Так что же делает Пильх в своей книге? Конечно, он пишет (немного) и на злобу дня, «хватает реальность с пылу с жару», ибо зачем еще нужен фельетонист в еженедельнике? Но в то же время он словно бы размышляет над самим собой пишущим, над собственной писательской ролью, над своей жизнью и ее смыслом. В результате этих раздумий появилась одна из самых важных, если не важнейшая до сих пор его книга. Без сомнения, автор этих фельетонов не может не помнить, от кого он унаследовал в «Тыгоднике Повшехном» рубрику фельетона на последней странице. Однако Киселевский был фельетонистом совершенно иного рода — на лету схватывающим актуальные проблемы, высказывающим свои политические, экономические, эстетические или этические взгляды, вступающим в полемику, бичующим и т. д. Таким фельетонистом Пильх тоже бывает, но не в этой книге. Собранные здесь фельетоны достаточно демонстративно отворачиваются от актуальности, понимаемой как комплекс событий, разыгрывающихся на публичной сцене. Автор обозначает это уже в первом, открывающем сборник тексте:

«Вот какого, например, дьявола вздумалось мне писать о формировании нового правительства и теперь путано и туманно объясняться по этому поводу, и на кой мне черт фраза о премьере-лютеранине, зачем я говорю о действительности, которая не является моей действительностью? И сколько еще раз в будущем подобный ляп — не политический, а композиционный — я ни совершу, сколько раз в ближайшие месяцы, ведомый обманчивым искушением, ни загляну в мнимый мир и под предлогом фиксирования действительности ни начну фиксировать действительность газетную (мол, правительство, премьер, Олимпиада в Нагано, Лех Валенса, Вячеслав Тихонов, Йоко Оно), ровно столько же раз в собственной опрометчивости раскаюсь и буду корректировать и переписывать все заново».

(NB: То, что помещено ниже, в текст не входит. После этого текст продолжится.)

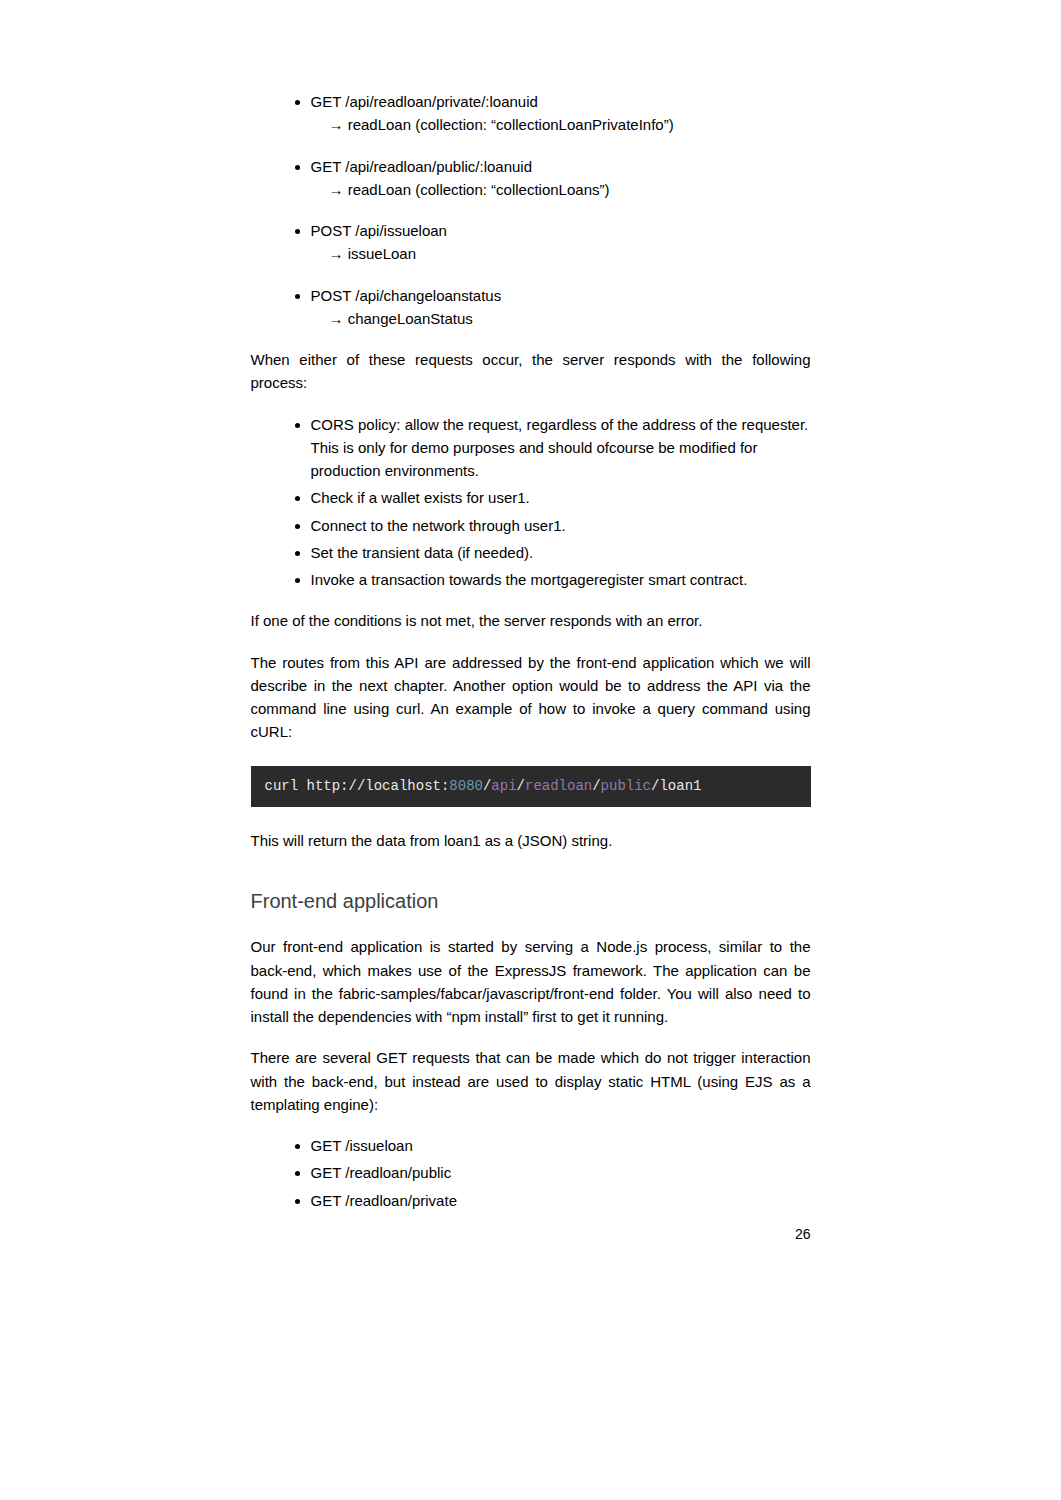GET /api/readloan/private/:loanuid→ readLoan (collection: “collectionLoanPrivateInfo”)
GET /api/readloan/public/:loanuid→ readLoan (collection: “collectionLoans”)
POST /api/issueloan→ issueLoan
POST /api/changeloanstatus→ changeLoanStatus
When either of these requests occur, the server responds with the following process:
CORS policy: allow the request, regardless of the address of the requester.
This is only for demo purposes and should ofcourse be modified for production environments.
Check if a wallet exists for user1.
Connect to the network through user1.
Set the transient data (if needed).
Invoke a transaction towards the mortgageregister smart contract.
If one of the conditions is not met, the server responds with an error.
The routes from this API are addressed by the front-end application which we will describe in the next chapter. Another option would be to address the API via the command line using curl. An example of how to invoke a query command using cURL:
curl http://localhost:8080/api/readloan/public/loan1
This will return the data from loan1 as a (JSON) string.
Front-end application
Our front-end application is started by serving a Node.js process, similar to the back-end, which makes use of the ExpressJS framework. The application can be found in the fabric-samples/fabcar/javascript/front-end folder. You will also need to install the dependencies with “npm install” first to get it running.
There are several GET requests that can be made which do not trigger interaction with the back-end, but instead are used to display static HTML (using EJS as a templating engine):
GET /issueloan
GET /readloan/public
GET /readloan/private
26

Это уже четкая, не оставляющая никаких сомнений декларация. Кисель никогда не написал бы такого, потому что он как фельетонист жил как раз актуальной политической действительностью, смелыми, не испорченными духом покорности и конформизма комментариями к ней. Но в иной политической действительности Пильх не склонен подражать Киселю, мало того, он здесь обращается с ним без чрезмерной почтительности, отправляя его книги — в рамках наведения библиотечного порядка «в «Тыгодник Повшехный» (что, надо думать, является эвфемистическим определением намерения избавиться от них, отдать кому-то, кто захотел бы их взять). И даже если Пильх имел в виду не фельетоны, а весьма неровную прозу Киселевского, такой публичный жест отторжения — не важно, осуществленный ли в действительности, — означает отказ от писательства однозначно и сиюминутно политического, выбор рефлексии, совершаемой в совсем ином ритме и опирающейся на иного типа опыт.